Consigne: Réécrivez le passage de l'extrait fourni qui commence à « Gouverner, c'est prévoir, et, sous » et se termine à « des enseignants, enfin. », en y remplaçant « trente ans » par « quarante ans ».

Bayrou et Borne réforment les concours de profs, mais seront-ils là dans trois mois ?

Une réforme nécessaire, mais sans cesse ajournée au gré des errances de la Macronie (dissolution, valse des ministres).
Capture d'écran X Gouvernement
Capture d'écran X Gouvernement

Gouverner, c'est prévoir, et, sous cet angle, la France est un pays mal gouverné. Dans les trois domaines vitaux de l'enseignement, de la médecine et de la défense, nos gouvernements sont incapables, depuis trente ans, de recruter suffisamment de ces professionnels indispensables à l'avenir d'une nation. Numerus clausus ici, fermeture de régiments là, pour cause de « perception des dividendes de la paix », réforme de la formation des enseignants, enfin.

Données brutes:

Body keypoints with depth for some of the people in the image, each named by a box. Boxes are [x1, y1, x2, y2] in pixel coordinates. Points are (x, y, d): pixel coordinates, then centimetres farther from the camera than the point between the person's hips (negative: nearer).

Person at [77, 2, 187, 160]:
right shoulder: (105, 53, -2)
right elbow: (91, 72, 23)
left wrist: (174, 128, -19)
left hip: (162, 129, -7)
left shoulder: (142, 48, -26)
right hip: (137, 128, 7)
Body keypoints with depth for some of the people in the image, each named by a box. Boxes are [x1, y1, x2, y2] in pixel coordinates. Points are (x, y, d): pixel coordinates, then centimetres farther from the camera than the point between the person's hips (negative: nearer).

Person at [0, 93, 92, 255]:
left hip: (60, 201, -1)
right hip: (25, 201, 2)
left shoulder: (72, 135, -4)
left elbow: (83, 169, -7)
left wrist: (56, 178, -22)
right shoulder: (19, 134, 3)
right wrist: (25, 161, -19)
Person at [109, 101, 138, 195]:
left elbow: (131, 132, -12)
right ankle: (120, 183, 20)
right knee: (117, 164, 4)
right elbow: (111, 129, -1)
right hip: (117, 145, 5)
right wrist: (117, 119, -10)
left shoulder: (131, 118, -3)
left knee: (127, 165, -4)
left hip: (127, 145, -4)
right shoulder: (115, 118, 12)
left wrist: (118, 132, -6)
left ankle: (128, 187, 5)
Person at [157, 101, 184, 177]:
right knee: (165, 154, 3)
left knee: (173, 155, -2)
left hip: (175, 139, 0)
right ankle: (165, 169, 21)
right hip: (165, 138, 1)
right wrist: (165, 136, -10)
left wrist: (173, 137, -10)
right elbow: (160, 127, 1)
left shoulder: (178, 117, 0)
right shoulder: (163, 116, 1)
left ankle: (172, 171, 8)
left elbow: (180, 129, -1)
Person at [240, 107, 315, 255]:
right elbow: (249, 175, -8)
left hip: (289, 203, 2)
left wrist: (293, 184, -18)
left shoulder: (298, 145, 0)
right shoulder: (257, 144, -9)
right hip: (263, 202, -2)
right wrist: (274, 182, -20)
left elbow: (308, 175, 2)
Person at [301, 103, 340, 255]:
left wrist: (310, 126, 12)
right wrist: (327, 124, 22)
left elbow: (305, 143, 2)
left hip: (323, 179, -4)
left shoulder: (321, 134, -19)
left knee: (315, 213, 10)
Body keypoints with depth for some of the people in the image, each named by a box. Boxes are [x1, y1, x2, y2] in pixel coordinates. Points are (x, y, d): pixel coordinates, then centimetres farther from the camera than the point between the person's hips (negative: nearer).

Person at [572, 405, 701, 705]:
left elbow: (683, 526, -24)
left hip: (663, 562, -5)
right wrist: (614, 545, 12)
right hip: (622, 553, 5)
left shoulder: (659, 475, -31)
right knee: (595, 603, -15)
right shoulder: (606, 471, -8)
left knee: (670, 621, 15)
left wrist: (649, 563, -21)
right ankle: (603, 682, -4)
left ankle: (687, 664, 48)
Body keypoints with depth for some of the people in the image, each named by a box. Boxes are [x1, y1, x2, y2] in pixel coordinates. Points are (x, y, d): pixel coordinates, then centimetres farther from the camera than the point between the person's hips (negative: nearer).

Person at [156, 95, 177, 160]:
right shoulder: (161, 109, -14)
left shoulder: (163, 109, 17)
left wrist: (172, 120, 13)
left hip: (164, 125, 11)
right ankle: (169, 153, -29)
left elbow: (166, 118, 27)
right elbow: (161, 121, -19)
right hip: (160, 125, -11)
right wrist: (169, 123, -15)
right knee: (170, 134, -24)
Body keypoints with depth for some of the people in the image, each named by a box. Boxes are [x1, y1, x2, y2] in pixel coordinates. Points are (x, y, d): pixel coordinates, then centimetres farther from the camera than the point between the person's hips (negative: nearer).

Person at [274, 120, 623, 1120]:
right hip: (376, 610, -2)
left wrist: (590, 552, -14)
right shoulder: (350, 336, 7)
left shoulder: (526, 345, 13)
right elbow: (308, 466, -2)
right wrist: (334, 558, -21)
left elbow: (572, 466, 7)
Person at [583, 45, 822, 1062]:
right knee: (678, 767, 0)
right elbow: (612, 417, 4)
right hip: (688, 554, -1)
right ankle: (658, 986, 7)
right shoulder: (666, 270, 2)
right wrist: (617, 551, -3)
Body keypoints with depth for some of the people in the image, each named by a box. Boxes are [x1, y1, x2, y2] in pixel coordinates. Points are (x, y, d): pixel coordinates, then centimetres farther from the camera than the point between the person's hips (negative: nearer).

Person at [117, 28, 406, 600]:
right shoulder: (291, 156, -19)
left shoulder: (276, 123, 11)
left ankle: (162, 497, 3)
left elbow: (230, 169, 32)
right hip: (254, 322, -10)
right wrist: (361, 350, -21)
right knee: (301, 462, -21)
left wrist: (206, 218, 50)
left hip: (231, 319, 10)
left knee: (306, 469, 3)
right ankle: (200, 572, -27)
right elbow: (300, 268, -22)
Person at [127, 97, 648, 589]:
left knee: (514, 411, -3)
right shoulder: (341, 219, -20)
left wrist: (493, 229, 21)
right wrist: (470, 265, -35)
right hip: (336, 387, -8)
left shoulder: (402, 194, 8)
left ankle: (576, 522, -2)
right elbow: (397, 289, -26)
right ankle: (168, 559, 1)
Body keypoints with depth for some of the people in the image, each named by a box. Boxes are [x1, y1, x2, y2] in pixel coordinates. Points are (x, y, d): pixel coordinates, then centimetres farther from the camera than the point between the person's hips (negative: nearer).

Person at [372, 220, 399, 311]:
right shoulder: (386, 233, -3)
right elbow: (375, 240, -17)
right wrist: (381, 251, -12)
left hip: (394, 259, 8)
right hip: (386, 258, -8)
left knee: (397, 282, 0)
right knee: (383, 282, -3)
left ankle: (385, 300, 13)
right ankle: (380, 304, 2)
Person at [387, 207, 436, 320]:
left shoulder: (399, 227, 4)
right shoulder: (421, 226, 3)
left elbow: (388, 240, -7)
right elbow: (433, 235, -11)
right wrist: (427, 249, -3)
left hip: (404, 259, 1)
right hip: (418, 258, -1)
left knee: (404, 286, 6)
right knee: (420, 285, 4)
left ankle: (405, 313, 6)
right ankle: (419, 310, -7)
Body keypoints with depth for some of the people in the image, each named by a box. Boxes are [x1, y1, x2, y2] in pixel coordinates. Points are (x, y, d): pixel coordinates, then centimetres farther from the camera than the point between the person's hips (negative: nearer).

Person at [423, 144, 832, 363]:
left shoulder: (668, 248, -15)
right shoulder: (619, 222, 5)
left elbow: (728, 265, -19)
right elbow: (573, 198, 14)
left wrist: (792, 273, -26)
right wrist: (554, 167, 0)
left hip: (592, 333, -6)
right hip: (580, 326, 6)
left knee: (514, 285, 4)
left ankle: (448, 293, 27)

Réponse attendue:
Gouverner, c'est prévoir, et, sous cet angle, la France est un pays mal gouverné. Dans les trois domaines vitaux de l'enseignement, de la médecine et de la défense, nos gouvernements sont incapables, depuis quarante ans, de recruter suffisamment de ces professionnels indispensables à l'avenir d'une nation. Numerus clausus ici, fermeture de régiments là, pour cause de « perception des dividendes de la paix », réforme de la formation des enseignants, enfin.